• [ACTIVITY]:
If a line in the records below contains the word "evenodd", copy it.
*** Opening of SUPPLIED INFORMATION ***
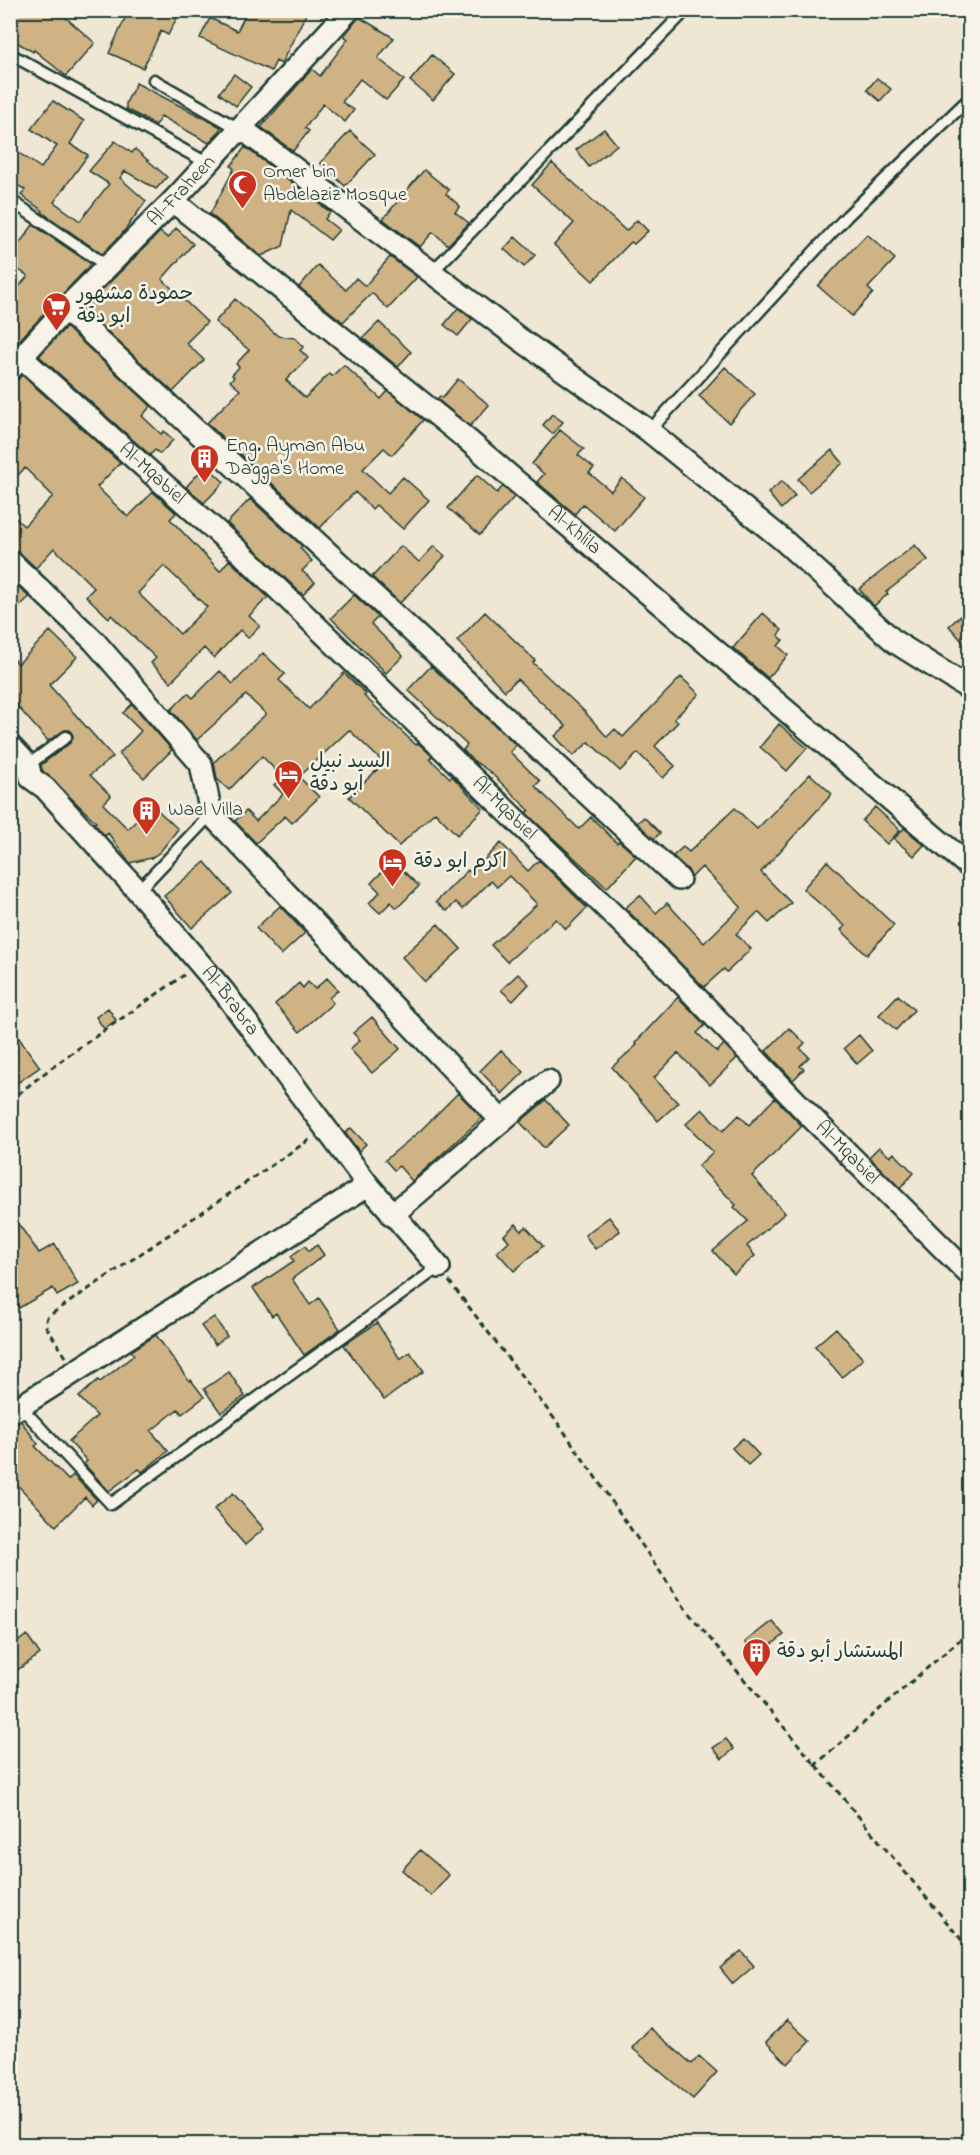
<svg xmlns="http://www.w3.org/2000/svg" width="980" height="2155" viewBox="0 0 980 2155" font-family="'Indie Flower','Playpen Sans Arabic',sans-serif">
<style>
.building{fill:#cfb384;stroke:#1f3d34;stroke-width:1.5;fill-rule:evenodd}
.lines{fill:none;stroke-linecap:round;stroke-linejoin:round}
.service-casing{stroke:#1f3d34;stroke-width:15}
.minor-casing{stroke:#1f3d34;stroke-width:26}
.path{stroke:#1f3d34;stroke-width:3;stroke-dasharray:6 4.5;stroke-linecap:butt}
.service{stroke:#f7f3e8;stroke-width:10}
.minor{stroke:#f7f3e8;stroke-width:21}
.labels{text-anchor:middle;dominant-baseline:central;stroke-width:5;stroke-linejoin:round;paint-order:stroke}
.poi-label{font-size:20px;fill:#1f3d34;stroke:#f7f3e8;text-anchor:start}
.street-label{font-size:20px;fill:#1f3d34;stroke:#f7f3e8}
</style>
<rect width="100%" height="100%" fill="#efe6d4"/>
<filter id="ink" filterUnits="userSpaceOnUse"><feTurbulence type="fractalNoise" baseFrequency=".0167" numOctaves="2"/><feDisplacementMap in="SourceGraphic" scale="12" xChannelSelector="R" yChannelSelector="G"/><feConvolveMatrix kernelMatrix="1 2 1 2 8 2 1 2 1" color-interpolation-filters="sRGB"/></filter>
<g filter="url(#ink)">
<path class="building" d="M20,10H57L95,43L66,76L34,50L33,52L10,38V26Z
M129,10H181L168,35L161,31L143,68L109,53Z
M248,10H308L281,64L276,61L271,71L200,38L210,18L237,31Z
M359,17L394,38L378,58L404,80L386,100L360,79L342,102L354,110L345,122L323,104L305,128L309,131L293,151L261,127L312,69L320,76L348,39L344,36Z
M432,55L455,74L433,100L410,81Z
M234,74L251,87L236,106L219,93Z
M877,78L891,89L880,101L867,90Z
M136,83L221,127L217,134L209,143L161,116L156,125L126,109V103Z
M53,101L84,121L70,144L88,155L54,202L80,221L109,184L89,171L115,141L132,153L135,149L167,177L156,189L125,171L120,178L146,201L122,234L102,254L42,212L43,211L21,195L25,190L10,180V147L41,168L57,146L31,129Z
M604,129L617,145L589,167L576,150Z
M350,131L375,154L345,186L320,163Z
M245,147L330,212L325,219L339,230L330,240L291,210L283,246L261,256L210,214L234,169L231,166Z
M552,163L626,231L637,220L648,231L634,244L631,242L593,281L554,245L574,223L532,185Z
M424,170L449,190L446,194L460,206L455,212L469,223L448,245L433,232L420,247L383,219Z
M33,225L91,264L10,350V297L28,276L10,264V256Z
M176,228L193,244L162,279L207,322L186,343L204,360L173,392L83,309L160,232L168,238Z
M867,234L895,259L868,288L873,293L852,316L818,286Z
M515,237L535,255L524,267L504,249Z
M390,257L417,277L388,309L372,293L343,322L299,287L318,265L346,290L356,278L365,286Z
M235,299L278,336L295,338L304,347L300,350L308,358L286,380L305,398L329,374L332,376L344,365L381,399L388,391L423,420L392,455L384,448L363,469L388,493L403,477L429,500L403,529L376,505L372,509L355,492L320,528L207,423L240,390L230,381L234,377L232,375L239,367L236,364L249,350L215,322Z
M458,308L472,319L458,336L444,325Z
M379,322L411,352L398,367L363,338Z
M66,327L151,406L142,416L161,434L164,431L173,440L160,454L155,450L150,455L39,356Z
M725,367L755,394L729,423L699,396Z
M22,375L120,463L97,487L128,517L153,492L176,513L170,519L220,571L229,560L268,597L249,616L260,626L248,638L240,630L214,658L204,648L171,682L151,663L156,658L111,615L109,618L86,596L94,588L54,548L36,568L19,552L10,549V513L24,526L53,496L25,468L10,483V382ZM164,566L207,607L180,634L138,593Z
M458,379L489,405L470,426L437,399L440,396L442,398Z
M552,414L563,422L553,434L543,425Z
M560,430L584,449L578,455L594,468L589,473L611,491L622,478L644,497L615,531L583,504L575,514L537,482L544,474L532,464Z
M832,450L843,463L809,492L798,479Z
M206,465L224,482L204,503L186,487Z
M477,475L497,493L503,486L514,497L480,535L448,508Z
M782,481L795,496L781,509L768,493Z
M250,499L302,546L300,548L312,561L302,571L315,582L303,595L227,523Z
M915,545L928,560L886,592L888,594L874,606L859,589Z
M401,546L419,562L434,546L445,556L400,603L372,577Z
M10,579L29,597L10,616Z
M354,595L378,617L371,624L403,656L386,673L331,618Z
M969,608V649L949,626Z
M485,612L535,660L533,663L584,711L607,737L615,729L623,737L681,677L699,694L674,719L678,722L655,746L675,766L663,778L638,753L620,771L589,742L573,756L555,736L566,726L517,679L505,691L457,641Z
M763,613L782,630L778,635L783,640L778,646L788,655L768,678L733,648Z
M50,631L77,657L49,685L113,757L90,775L111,796L103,804L128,829L152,805L178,829L160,852L151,858L130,863L108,833L105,836L94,823L96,822L42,770L41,765L70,743L73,736L70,730H65L48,741L10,698V655L18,664Z
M263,653L285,674L279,680L309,709L344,673L366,694L364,696L416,745L418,743L432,756L430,759L450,778L452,776L483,809L457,835L435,812L399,846L349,797L384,763L349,730L299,777L319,797L292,823L285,816L256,843L235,821L246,811L256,821L283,794L274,785L282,777L262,756L229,790L217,779L214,762L266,714L246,695L197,740L171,710L188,693L193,698L220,671L233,684Z
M431,666L516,745L510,752L540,781L535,786L579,829L591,817L617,843L619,841L636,856L607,888L526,813L529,810L490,772L470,758L463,750L467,745L408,690Z
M132,704L172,750L144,778L119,754L141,731L123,713Z
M779,724L807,748L787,771L760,747Z
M810,774L832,794L761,872L791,903L769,923L758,912L736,934L751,949L727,972L724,969L704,987L625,908L640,895L656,913L667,903L704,943L741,907L702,867L691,878L688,870L673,856L683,847L689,852L735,808L757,829Z
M875,807L900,830L887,844L862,821Z
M644,817L660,833L654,839L637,823Z
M904,828L924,845L914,856L894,839Z
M501,843L528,871L539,860L587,908L566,929L556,919L507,962L491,945L537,904L509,876L497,887L491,881L463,909L456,902L447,911L436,902L468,870L471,873Z
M393,861L419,886L397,908L391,902L380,913L369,903L380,892L371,883Z
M827,861L894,925L867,955L841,930L845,926L803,889Z
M205,862L232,893L192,928L164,896Z
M280,906L305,933L281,955L256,928Z
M438,924L461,949L425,982L402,957Z
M518,974L529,984L513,1001L501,990Z
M327,978L338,990L329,998L333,1003L300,1032L275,1004L299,983L303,988L308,982L315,989Z
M898,995L914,1010L896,1030L879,1015Z
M678,997L705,1025L697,1033L717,1052L724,1044L737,1058L710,1085L678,1053L654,1078L678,1103L658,1121L612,1067L637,1045L635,1043Z
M108,1008L116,1020L104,1029L96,1017Z
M372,1017L400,1049L372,1073L350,1049L360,1040L353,1033Z
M10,1026L40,1067L10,1088Z
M789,1028L805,1043L800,1048L809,1057L800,1066L804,1069L793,1080L766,1051Z
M859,1035L872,1051L857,1064L844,1048Z
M501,1050L524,1072L502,1094L480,1071Z
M458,1093L482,1118L412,1181L399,1166L394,1170L385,1160L421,1130Z
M775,1098L802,1126L752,1176L785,1213L747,1246L755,1256L734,1274L713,1251L748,1221L734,1207L736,1205L698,1166L713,1152L686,1124L702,1109L723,1131L739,1115L749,1125Z
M546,1100L569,1125L544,1148L520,1122Z
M351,1128L366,1144L359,1151L345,1133Z
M879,1147L890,1157L894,1153L914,1173L900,1188L869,1157Z
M10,1212L39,1253L55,1244L78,1284L57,1296L53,1288L19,1308L10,1293Z
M609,1217L620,1231L595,1249L585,1235Z
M516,1224L521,1231L526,1227L543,1246L514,1271L497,1252L509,1241L504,1235Z
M317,1245L324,1255L292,1279L310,1305L319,1298L340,1329L304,1355L276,1313L272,1316L253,1288L294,1261L291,1256L305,1246L309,1251Z
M214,1317L227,1336L215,1345L201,1326Z
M377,1323L400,1359L410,1352L424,1371L384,1400L344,1345Z
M836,1328L863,1359L842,1377L815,1346Z
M156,1335L189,1381L191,1380L204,1397L182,1414L178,1409L151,1431L168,1451L142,1472L139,1469L109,1491L84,1464L87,1461L69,1441L97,1416L79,1397L98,1380L100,1382L134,1355L131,1351Z
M229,1372L245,1396L221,1413L204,1389Z
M21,1421L38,1444L35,1446L68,1480L73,1475L97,1500L92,1505L85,1497L56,1526L10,1477V1426Z
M743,1438L759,1455L748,1465L732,1448Z
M233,1493L264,1529L245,1545L214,1509Z
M772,1621L784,1635L757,1656L745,1642Z
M27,1635L40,1654L10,1675V1647Z
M726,1739L734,1749L722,1759L713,1748Z
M420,1850L449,1875L431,1896L402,1870Z
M741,1951L754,1966L733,1984L720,1968Z
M787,2020L810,2041L788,2064L766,2042Z
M650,2028L692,2064L699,2056L717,2072L693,2099L632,2048Z"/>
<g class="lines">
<defs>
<path id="service" d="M10,54L207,163
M154,80L239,129
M10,200L107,266
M432,272L686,10
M649,431L847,216L970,98
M28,765L66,737
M138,891L211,814
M20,1406L111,1504L439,1267"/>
<g id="minor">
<path d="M241,128L521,340L649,431L783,540L895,642L970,689"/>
<path id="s1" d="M173,201L464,437L970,867"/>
<path d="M65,309L679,879"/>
<path id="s2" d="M22,358L241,553L663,963L807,1113L970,1275"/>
<path id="s3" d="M10,370L65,309L173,201L349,10"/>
<path d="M10,561L94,641L201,764L211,814L501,1120"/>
<path id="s4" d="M10,746L28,765L31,778L45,788L138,891L224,992L368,1185L439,1267"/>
<path d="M392,1215L548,1081"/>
<path d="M10,1413L368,1185"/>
</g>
</defs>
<use href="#service" class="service-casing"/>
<use href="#minor" class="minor-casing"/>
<path class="path" d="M10,796L18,789
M10,1101C65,1054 126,1017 184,975
M449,1281L563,1430L687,1611L970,1950
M66,1357L45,1325L47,1317L312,1138
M814,1766L970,1631"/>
<use href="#service" class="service"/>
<use href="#minor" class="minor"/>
</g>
</g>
<defs>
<symbol id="mosque-pin" viewBox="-11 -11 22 30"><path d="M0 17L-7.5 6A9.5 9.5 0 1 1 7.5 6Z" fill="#c8321e" stroke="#f7f3e8"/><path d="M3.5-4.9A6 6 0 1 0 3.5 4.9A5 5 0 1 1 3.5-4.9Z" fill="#fff"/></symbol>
<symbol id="supermarket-pin" viewBox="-11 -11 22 30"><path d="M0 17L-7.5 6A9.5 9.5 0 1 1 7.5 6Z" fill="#c8321e" stroke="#f7f3e8"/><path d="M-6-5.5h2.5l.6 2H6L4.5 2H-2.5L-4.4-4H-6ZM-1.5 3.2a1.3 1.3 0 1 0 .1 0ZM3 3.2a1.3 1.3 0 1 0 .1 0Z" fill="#fff"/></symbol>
<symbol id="building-pin" viewBox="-11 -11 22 30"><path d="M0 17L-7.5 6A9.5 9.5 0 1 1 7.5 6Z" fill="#c8321e" stroke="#f7f3e8"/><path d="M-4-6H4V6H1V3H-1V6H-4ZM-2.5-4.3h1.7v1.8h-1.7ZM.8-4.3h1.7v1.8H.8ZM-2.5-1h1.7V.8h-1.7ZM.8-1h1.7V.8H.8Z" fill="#fff"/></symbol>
<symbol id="hotel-pin" viewBox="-11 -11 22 30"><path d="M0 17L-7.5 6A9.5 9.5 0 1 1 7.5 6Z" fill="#c8321e" stroke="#f7f3e8"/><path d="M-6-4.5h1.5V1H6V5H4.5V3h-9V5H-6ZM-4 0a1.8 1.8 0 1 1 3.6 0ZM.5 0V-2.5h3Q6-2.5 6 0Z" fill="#fff"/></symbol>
</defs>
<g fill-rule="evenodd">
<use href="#mosque-pin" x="226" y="168" width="33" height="45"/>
<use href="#supermarket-pin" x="40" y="290" width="33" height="45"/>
<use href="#building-pin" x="188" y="442" width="33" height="45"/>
<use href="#hotel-pin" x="272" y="758" width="33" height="45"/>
<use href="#building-pin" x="130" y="794" width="33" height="45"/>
<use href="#hotel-pin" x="376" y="846" width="33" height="45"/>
<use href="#building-pin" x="740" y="1636" width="33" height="45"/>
</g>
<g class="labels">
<g class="poi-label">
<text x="263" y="172">Omer bin<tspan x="263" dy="23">Abdelaziz Mosque</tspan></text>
<text x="77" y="294">حمودة مشهور<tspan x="77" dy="23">ابو دقة</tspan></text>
<text x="226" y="446">Eng. Ayman Abu<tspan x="226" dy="23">Dagga's Home</tspan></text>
<text x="310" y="762">السيد نبيل<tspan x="310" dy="23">ابو دقة</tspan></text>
<text x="168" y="810">Wael Villa</text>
<text x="414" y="862">اكرم ابو دقة</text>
<text x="777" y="1652">المستشار أبو دقة</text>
</g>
<g class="street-label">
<text stroke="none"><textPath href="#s3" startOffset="248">Al-Fraheen</textPath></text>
<text stroke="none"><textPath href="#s2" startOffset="174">Al-Mqabiel</textPath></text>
<text stroke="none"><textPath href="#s1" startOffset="519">Al-Khlila</textPath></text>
<text stroke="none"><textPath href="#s2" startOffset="660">Al-Mqabiel</textPath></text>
<text stroke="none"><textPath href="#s4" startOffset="339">Al-Brabra</textPath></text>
<text stroke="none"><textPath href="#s2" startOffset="1146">Al-Mqabiel</textPath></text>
</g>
</g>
<rect width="980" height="2155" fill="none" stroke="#f7f3e8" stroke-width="36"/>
<rect x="18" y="18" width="944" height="2119" fill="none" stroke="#1f3d34" stroke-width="2" filter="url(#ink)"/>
</svg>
*** Close of SUPPLIED INFORMATION ***
• [ANSWER BOX]:
.building{fill:#cfb384;stroke:#1f3d34;stroke-width:1.5;fill-rule:evenodd}
<g fill-rule="evenodd">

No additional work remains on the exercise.